We can talk more about the casting of a homosexual activist in a key role in this movie in another post (and I will), but the question is why we think that his involvement here somehow smears the Gospel. If the Gospel is not actually represented in this movie, then the garment-tearing over Chad Allen's sex life is a little eye-popping.
Let me close up this installment for the record by saying "that's not an endorsement of Chad Allen's sex life or moral reasoning." What it is turns out to be the basis for thinking about all our media choices.
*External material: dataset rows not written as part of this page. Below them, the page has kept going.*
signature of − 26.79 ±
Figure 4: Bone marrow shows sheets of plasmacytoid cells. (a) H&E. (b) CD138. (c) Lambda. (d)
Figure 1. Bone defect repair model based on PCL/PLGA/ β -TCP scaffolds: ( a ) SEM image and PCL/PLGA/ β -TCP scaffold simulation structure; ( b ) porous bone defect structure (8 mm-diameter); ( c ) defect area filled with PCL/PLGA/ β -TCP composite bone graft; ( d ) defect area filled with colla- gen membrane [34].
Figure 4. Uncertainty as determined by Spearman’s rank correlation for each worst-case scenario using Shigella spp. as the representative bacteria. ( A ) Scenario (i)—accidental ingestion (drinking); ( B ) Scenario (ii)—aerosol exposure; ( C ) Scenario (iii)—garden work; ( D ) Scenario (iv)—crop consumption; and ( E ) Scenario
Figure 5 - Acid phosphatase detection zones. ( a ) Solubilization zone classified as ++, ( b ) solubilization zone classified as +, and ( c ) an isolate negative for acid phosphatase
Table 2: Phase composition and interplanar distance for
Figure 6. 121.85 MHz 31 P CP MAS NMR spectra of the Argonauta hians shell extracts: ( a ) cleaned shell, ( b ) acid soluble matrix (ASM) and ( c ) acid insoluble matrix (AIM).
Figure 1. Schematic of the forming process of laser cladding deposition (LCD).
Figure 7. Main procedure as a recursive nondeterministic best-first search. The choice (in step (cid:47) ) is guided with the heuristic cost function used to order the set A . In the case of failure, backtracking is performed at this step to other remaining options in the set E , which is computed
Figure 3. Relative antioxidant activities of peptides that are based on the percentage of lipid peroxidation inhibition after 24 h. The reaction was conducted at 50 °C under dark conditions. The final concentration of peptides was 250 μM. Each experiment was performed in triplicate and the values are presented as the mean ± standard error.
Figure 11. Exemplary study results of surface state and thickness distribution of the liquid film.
If we can overlook, for example, the secular rags that CCM and MTV share in common, or if we can watch prime time network television, or we can listen to non-Christian music on the radio of via iTunes (note to Steve Jobs: I left downloaded music off the list by mistake), and all of those things without any question have some relationship with the narrow band of sexual sins, then to here get out the torches and pitchforks over Chad Allen getting work in Hollywood is just inconsistent.
Happy Monday. More on this topic later in the week.
Note for the flacks: In my house, we do not have cable, and we do not receive network TV. We may not be right, but we are consistent.